Correspondenceless scan-to-map-scan matching of homoriented 2D scans for mobile robot localisation

TL;DR

This paper presents a novel method for mobile robot localization using homoriented 2D scans that does not rely on establishing correspondences, with theoretical guarantees and experimental validation under ideal and disturbed conditions.

Contribution

It introduces a correspondenceless scan matching approach for homoriented 2D scans, providing theoretical proofs and experimental validation for precise localization.

Findings

True position can be recovered with arbitrary precision under ideal conditions.

Localization error is bounded and proportional to disturbances.

Method is effective for homoriented 2D scan matching without correspondence.

Abstract

The objective of this study is improving the location estimate of a mobile robot capable of motion on a plane and mounted with a conventional 2D LIDAR sensor, given an initial guess for its location on a 2D map of its surroundings.
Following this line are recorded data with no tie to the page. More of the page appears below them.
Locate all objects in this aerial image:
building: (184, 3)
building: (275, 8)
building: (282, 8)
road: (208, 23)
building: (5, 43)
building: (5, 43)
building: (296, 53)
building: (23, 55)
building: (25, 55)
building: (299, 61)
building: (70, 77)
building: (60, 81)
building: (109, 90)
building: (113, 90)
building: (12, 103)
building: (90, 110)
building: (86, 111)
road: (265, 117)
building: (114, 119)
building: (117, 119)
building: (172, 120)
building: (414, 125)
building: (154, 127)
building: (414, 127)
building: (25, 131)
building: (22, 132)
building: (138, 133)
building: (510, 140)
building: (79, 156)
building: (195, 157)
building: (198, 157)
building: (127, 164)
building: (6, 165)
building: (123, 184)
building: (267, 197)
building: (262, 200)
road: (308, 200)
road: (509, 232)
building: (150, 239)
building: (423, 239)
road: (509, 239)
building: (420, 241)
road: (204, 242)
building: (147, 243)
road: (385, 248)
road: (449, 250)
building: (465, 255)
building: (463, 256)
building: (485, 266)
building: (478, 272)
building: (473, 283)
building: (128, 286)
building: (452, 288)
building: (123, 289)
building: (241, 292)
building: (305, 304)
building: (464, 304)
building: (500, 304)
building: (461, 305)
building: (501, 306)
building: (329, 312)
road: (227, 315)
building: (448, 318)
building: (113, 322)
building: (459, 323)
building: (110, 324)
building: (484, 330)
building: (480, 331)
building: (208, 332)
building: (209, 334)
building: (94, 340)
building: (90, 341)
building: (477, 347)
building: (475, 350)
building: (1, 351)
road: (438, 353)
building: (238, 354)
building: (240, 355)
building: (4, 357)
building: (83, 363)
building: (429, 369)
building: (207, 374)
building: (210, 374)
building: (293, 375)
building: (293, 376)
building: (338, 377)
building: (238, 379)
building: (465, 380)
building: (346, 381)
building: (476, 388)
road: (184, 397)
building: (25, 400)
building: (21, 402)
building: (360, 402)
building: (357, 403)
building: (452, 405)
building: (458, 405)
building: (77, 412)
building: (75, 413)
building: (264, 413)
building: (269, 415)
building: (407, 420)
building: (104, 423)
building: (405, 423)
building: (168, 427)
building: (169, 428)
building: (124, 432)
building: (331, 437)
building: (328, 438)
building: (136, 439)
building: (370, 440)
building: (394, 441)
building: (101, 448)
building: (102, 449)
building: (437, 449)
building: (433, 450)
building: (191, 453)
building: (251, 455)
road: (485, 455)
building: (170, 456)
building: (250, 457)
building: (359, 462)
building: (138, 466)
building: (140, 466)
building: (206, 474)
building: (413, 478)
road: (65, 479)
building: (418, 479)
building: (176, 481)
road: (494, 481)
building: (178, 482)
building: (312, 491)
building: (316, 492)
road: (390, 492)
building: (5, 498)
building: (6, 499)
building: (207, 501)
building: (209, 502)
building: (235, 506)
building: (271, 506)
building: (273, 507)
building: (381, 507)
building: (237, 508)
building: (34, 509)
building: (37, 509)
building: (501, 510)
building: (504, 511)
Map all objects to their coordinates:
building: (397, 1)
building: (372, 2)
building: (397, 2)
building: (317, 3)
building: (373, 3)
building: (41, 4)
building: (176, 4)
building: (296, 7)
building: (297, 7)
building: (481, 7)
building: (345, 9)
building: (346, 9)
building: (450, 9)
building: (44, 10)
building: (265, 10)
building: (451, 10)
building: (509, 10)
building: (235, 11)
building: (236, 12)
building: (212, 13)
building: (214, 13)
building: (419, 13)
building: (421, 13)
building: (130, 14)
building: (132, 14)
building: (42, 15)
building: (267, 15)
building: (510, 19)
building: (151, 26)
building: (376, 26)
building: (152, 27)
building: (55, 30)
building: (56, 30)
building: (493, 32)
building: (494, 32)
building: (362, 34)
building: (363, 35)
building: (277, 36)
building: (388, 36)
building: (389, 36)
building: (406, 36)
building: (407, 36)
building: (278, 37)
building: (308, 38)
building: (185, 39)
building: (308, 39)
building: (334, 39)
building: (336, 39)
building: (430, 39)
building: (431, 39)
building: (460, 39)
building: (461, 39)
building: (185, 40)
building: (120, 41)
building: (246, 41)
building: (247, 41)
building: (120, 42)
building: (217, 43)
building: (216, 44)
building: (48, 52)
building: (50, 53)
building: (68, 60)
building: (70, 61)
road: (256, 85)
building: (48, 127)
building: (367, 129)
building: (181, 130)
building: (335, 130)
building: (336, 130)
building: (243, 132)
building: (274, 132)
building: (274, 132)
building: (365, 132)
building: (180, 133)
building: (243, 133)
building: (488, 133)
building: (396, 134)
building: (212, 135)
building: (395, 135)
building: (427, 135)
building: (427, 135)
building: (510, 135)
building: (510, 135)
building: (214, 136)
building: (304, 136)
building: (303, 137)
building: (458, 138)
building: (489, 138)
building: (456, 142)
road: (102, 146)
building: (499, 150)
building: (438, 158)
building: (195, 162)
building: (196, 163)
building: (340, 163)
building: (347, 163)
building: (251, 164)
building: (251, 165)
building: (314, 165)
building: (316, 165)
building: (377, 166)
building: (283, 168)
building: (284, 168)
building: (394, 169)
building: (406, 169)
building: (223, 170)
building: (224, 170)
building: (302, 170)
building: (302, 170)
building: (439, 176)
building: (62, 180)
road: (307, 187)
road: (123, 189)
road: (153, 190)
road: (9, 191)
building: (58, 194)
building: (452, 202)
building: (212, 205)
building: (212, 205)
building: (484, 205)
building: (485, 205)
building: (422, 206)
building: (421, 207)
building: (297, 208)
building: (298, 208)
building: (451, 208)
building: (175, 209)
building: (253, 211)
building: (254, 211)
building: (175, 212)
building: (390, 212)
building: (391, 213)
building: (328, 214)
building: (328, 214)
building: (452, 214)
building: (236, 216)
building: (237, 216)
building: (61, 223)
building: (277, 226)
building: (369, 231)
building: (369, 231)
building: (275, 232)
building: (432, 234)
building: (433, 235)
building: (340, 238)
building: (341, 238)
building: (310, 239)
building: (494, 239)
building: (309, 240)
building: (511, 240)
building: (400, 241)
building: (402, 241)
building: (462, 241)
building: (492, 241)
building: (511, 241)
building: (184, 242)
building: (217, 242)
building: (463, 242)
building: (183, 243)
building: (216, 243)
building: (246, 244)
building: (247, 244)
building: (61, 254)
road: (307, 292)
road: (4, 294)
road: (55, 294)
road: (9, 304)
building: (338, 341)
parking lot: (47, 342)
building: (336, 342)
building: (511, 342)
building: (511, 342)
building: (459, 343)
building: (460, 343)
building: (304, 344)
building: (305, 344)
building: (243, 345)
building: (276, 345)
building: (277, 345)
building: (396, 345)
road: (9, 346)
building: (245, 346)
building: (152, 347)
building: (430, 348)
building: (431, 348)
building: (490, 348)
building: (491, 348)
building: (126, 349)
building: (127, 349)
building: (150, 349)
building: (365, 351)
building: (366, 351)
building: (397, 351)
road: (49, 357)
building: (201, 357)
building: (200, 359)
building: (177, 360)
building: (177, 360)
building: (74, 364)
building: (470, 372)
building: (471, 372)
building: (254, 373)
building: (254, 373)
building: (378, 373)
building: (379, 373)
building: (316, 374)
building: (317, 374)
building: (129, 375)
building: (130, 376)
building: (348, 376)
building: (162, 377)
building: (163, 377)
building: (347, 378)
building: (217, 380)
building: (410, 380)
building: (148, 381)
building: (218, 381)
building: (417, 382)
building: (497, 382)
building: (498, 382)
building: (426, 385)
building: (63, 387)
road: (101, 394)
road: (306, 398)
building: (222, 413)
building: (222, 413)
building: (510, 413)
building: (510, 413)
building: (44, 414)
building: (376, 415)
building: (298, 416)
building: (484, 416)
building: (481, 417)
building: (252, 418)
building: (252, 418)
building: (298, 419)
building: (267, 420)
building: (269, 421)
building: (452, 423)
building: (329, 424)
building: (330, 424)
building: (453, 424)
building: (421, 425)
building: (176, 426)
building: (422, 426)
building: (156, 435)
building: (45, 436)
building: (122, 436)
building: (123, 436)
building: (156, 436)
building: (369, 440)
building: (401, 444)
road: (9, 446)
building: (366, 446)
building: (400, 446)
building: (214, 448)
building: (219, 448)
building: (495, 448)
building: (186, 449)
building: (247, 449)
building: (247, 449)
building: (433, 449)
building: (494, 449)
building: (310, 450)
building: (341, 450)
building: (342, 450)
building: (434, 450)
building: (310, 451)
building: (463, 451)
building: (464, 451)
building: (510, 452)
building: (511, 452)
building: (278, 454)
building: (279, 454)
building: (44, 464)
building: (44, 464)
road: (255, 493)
Documented herein is the theoretical reasoning behind solving a matching problem between two homoriented 2D scans, one derived from the robot's physical sensor and one derived by simulating its operation within the map, in a manner that does not require the establishing of correspondences between their constituting rays. Two results are proved and subsequently shown through experiments. The first is that the true position of the sensor can be recovered with arbitrary precision when the physical sensor reports faultless measurements and there is no discrepancy between the environment the robot operates in and its perception of it by the robot. The second is that when either is affected by disturbance, the location estimate is bound in a neighbourhood of the true location whose radius is proportional to the affecting disturbance.